### List of tasks
1 – Decide whether each statement agrees with the text on Fresnel relations. Answer yes or no for each, and quote the deciding words of the text. (a) The overview given in class covered the TM mode. (b) The angles of the waves are measured from the normal. (c) The field is assumed to keep its polarization in both its reflected and transmitted components.
2 – Carry the text on Fresnel relations forward from its last line.
Text shown Block Start
### Motivation

In class, an overview of the Fresnel relations for a TE mode electric field were presented. Here’s a fleshing out of the details is presented, as well as the equivalent for the TM mode.

### Single interface TE mode.

The Fresnel reflection geometry for an electric field $$\BE$$ parallel to the interface (TE mode) is sketched in fig. 1.

fig. 1. Electric field TE mode Fresnel geometry.

\label{eqn:emtLecture10:20}
\boldsymbol{\mathcal{E}}_i = \Be_2 E_i e^{j \omega t – j \Bk_{i} \cdot \Bx },

with an assumption that this field maintains it’s polarization in both its reflected and transmitted components, so that

\label{eqn:emtLecture10:40}
\boldsymbol{\mathcal{E}}_r = \Be_2 r E_i e^{j \omega t – j \Bk_{r} \cdot \Bx },

and
\label{eqn:emtLecture10:60}
\boldsymbol{\mathcal{E}}_t = \Be_2 t E_i e^{j \omega t – j \Bk_{t} \cdot \Bx },

Measuring the angles $$\theta_i, \theta_r, \theta_t$$ from the normal, with $$i = \Be_3 \Be_1$$ the wave vectors are

\label{eqn:emtLecture10:620}
\begin{aligned}
\Bk_{i} &= \Be_3 k_1 e^{i\theta_i} = k_1\lr{ \Be_3 \cos\theta_i + \Be_1\sin\theta_i } \\
\Bk_{r} &= -\Be_3 k_1 e^{-i\theta_r} = k_1 \lr{ -\Be_3 \cos\theta_r + \Be_1 \sin\theta_r } \\
\Bk_{t} &= \Be_3 k_2 e^{i\theta_t} = k_2 \lr{ \Be_3 \cos\theta_t + \Be_1 \sin\theta_t }
\end{aligned}

So the time harmonic electric fields are

\label{eqn:emtLecture10:640}
\begin{aligned}
\BE_i &= \Be_2 E_i \exp\lr{ – j k_1 \lr{ z\cos\theta_i + x \sin\theta_i} } \\
\BE_r &= \Be_2 r E_i \exp\lr{ – j k_1 \lr{ -z \cos\theta_r + x \sin\theta_r}} \\
\BE_t &= \Be_2 t E_i \exp\lr{ – j k_2 \lr{ z \cos\theta_t + x \sin\theta_t}}.
Text shown Block End
Data extract Block Start
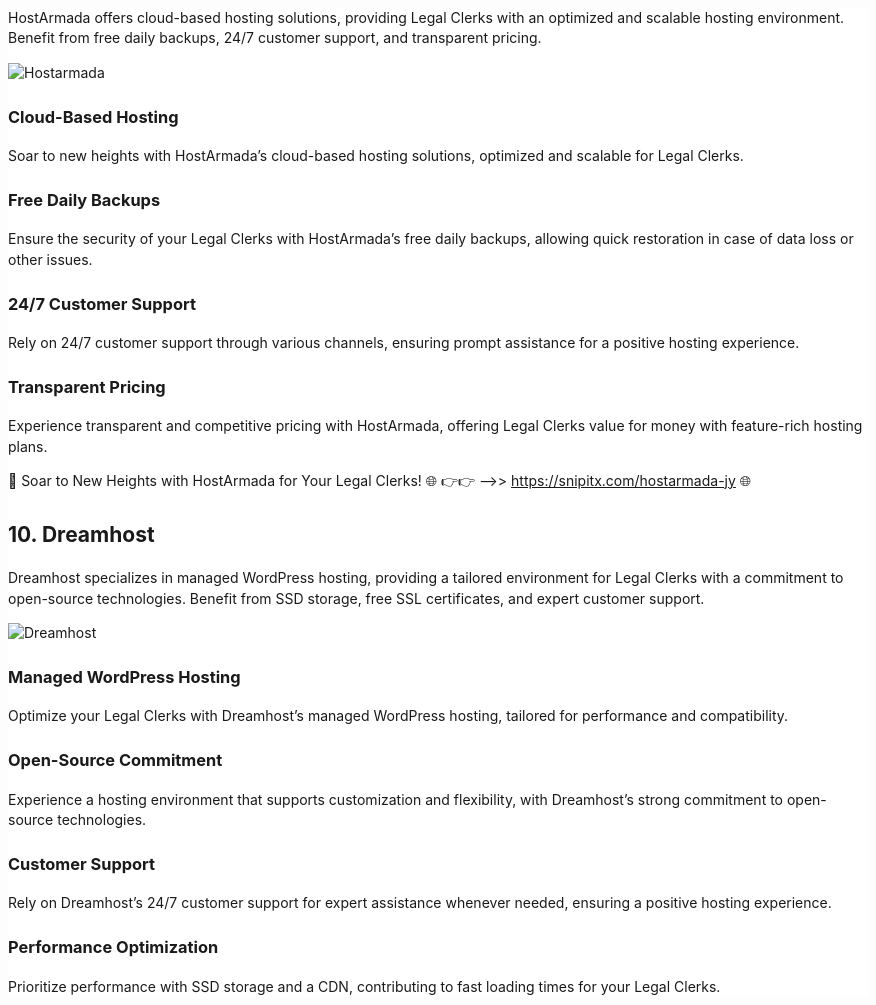 HostArmada offers cloud-based hosting solutions, providing Legal Clerks with an optimized and scalable hosting environment. Benefit from free daily backups, 24/7 customer support, and transparent pricing.

![Hostarmada](https://i.imgur.com/KFbdf3o.jpeg "Hostarmada Hosting")

### Cloud-Based Hosting
Soar to new heights with HostArmada’s cloud-based hosting solutions, optimized and scalable for Legal Clerks.

### Free Daily Backups
Ensure the security of your Legal Clerks with HostArmada’s free daily backups, allowing quick restoration in case of data loss or other issues.

### 24/7 Customer Support
Rely on 24/7 customer support through various channels, ensuring prompt assistance for a positive hosting experience.

### Transparent Pricing
Experience transparent and competitive pricing with HostArmada, offering Legal Clerks value for money with feature-rich hosting plans.

🚀 Soar to New Heights with HostArmada for Your Legal Clerks! 🌐
👉👉 -->> https://snipitx.com/hostarmada-jy 🌐

## 10. Dreamhost

Dreamhost specializes in managed WordPress hosting, providing a tailored environment for Legal Clerks with a commitment to open-source technologies. Benefit from SSD storage, free SSL certificates, and expert customer support.

![Dreamhost](https://i.imgur.com/rXIg8ip.jpeg "Dreamhost Hosting")

### Managed WordPress Hosting
Optimize your Legal Clerks with Dreamhost’s managed WordPress hosting, tailored for performance and compatibility.

### Open-Source Commitment
Experience a hosting environment that supports customization and flexibility, with Dreamhost’s strong commitment to open-source technologies.

### Customer Support
Rely on Dreamhost’s 24/7 customer support for expert assistance whenever needed, ensuring a positive hosting experience.

### Performance Optimization
Prioritize performance with SSD storage and a CDN, contributing to fast loading times for your Legal Clerks.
Data extract Block End
### Exercise results
1 –
(a) No: "an overview of the Fresnel relations for a TE mode electric field were presented"
(b) Yes: "Measuring the angles $$\theta_i, \theta_r, \theta_t$$ from the normal"
(c) Yes: "this field maintains it’s polarization in both its reflected and transmitted components"

2 –
\end{aligned}

\label{eqn:emtLecture10:900}
\begin{aligned}
\BH
&= \inv{-j \omega \mu } \spacegrad \cross \BE \\
&= \inv{-j \omega \mu } \spacegrad \cross \Be_2 e^{-j \Bk \cdot \Bx} \\
&= \inv{j \omega \mu } \Be_2 \cross \spacegrad e^{-j \Bk \cdot \Bx} \\
&= -\inv{\omega \mu } \Be_2 \cross \Bk e^{-j \Bk \cdot \Bx} \\
&= \inv{\omega \mu } \Bk \cross \BE
\end{aligned}

We have

\label{eqn:emtLecture10:920}
\begin{aligned}
\kcap_{i} \cross \Be_2 &= -\Be_1 \cos\theta_i + \Be_3\sin\theta_i \\
\kcap_{r} \cross \Be_2 &= \Be_1 \cos\theta_r + \Be_3 \sin\theta_r \\
\kcap_{t} \cross \Be_2 &= -\Be_1 \cos\theta_t + \Be_3 \sin\theta_t,
\end{aligned}

Note that
\label{eqn:emtLecture10:1500}
\begin{aligned}
\frac{k}{\omega \mu}
&=
\frac{k}{k v \mu} \\
&=
\frac{\sqrt{\mu\epsilon}}{\mu} \\
&=\sqrt
{
\frac{\epsilon}{\mu}
} \\
&=
\inv{\eta}.
\end{aligned}

so
\label{eqn:emtLecture10:940}
\begin{aligned}
\BH_{i} &= \frac{ E_i}{\eta_1} \lr{ -\Be_1 \cos\theta_i + \Be_3\sin\theta_i } \exp\lr{ – j k_1 \lr{ z\cos\theta_i + x \sin\theta_i} } \\
\BH_{r} &= \frac{ r E_i}{\eta_1} \lr{ \Be_1 \cos\theta_r + \Be_3 \sin\theta_r } \exp\lr{ – j k_1 \lr{ -z \cos\theta_r + x \sin\theta_r}} \\
\BH_{t} &= \frac{ t E_i}{\eta_2} \lr{ -\Be_1 \cos\theta_t + \Be_3 \sin\theta_t } \exp\lr{ – j k_2 \lr{ z \cos\theta_t + x \sin\theta_t}}.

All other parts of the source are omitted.